As a natural introvert, with a love of tranquillity, and a dislike for unnecessary noise, I was intrigued by the idea of a whole book on the subject of silence.
A Book of Silence is a deeply personal and, at times, courageous book. Sara Maitland writes with almost painful honesty about her desire to explore and embrace silences. I use the plural, because, as Maitland points out, there are different forms of silence; silence is not just—and not always—the absence of sound. She writes unflinchingly about what silence means to her, even though she sometimes acknowledges struggling to put what she feels into words.
At times, particularly early on in this book, I found myself nodding in almost violent agreement, as Maitland expressed thoughts and sentiments—not all of them about silence—which were uncannily like my own, and which I have often expressed to others:
For me the terrain of silence is what I have since come to call the Huge Nothing of the high moorlands…
Moors are excellent for elementary walkers, especially those who smoke, because once you are above the valleys there are miles and miles of long views often down on to woods and rivers, but the terrain itself is flat, without steep climbs. There is always something to see but you have to look for it.
Except for the reference to smoking, these could have been my own words. As could these, describing a wonderful night sky (Maitland’s sky was in Galloway, mine in Anglesey):
There were so many stars it was impossible for me to pick out the constellations that I did know. It was not ‘flat’. I had a real sense of three-dimensionality of the sky.
Maitland then turns to a subject which I, for want of a better phrase, have clumsily described to friends as a reality rush:
The first effect that I noticed, towards the end of the first week, was an extraordinary intensification of physical sensation. It started with food. [She goes on to describe the intensification of other sensations: hearing, body temperature, and emotions…]
Whatever caused this intensification it was not some psychological peculiarity of my own. Almost every account of silence I have ever read contains some version of it. In my journal at the time [this is the point at which Maitland begins to lose me] I commented that this intensification of sensation make me think of Saint Anthony’s sexual torments.
Maitland is a deeply religious Roman Catholic Christian. Her faith is central to her identity. She has clearly thought—and, indeed meditated at length—about her relationship with her god. She is totally sincere about what it means to her. But, as an atheist without a shred of religious belief, I frequently hadn’t a clue what she was talking about:
I started to think that perhaps silence is God. Perhaps God is silence—the shining, spinning ring ‘of pure and endless light’. Perhaps God speaking is a ‘verb’, an act, but God in perfect self-communication, in love within the Trinity, is silent and therefore is silence. God is silence, a silence that is positive, alive, actual and of its ‘nature’ unbreakable. Perhaps the verb ‘God’—speaking, creating—is one more reflex of the infinite generosity, the self-giving abandonment, the kenotic love of God. Perhaps the incarnation of the Word is but a secondary expression of that ‘for our hardness of heart’. Far from ‘all silence is waiting to be broken’ perhaps all speech is crying out ‘like a woman in travail’ to be reabsorbed into silence, into death, into the liminal space that opens out into the presence of the everlasting silence.

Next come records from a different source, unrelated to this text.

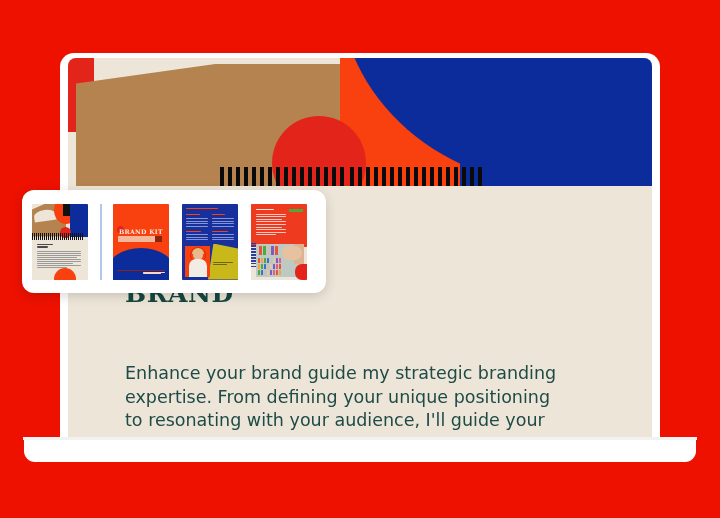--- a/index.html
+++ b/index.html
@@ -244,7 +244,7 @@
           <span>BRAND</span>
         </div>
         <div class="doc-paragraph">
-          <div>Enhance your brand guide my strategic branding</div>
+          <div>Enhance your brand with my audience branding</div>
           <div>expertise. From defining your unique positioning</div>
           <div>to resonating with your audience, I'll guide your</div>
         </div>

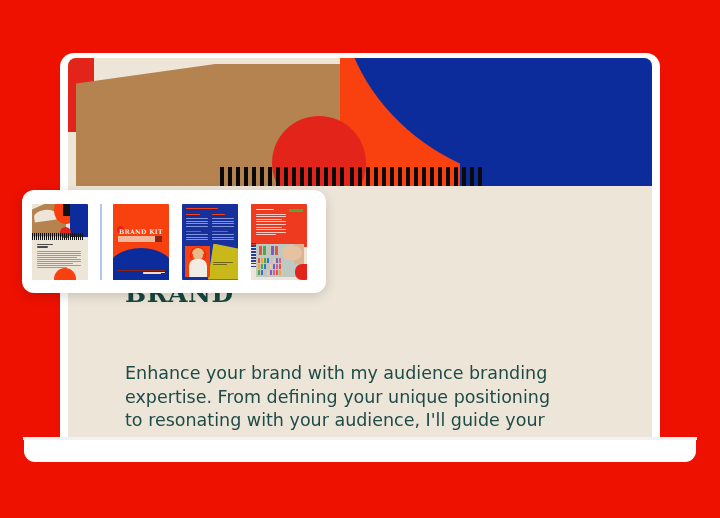--- a/index.html
+++ b/index.html
@@ -245,8 +245,8 @@
         </div>
         <div class="doc-paragraph">
           <div>Enhance your brand with my audience branding</div>
+          <div>to resonating with your audience, I'll guide your</div>
           <div>expertise. From defining your unique positioning</div>
-          <div>to resonating with your audience, I'll guide your</div>
         </div>
       </div>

It’s not that I disagree with such sentiments (although, as an atheist, clearly I do); it’s that I have literally no idea what Maitland is trying to say here. It’s not that I don’t understand her words. We share no common ground. In my frame of reference, her words have no meaning.
I finished this book having warmed considerably to Sara Maitland as a fellow human being, not least for her courageous and thoughtful honesty. But her theology left me out it the cold.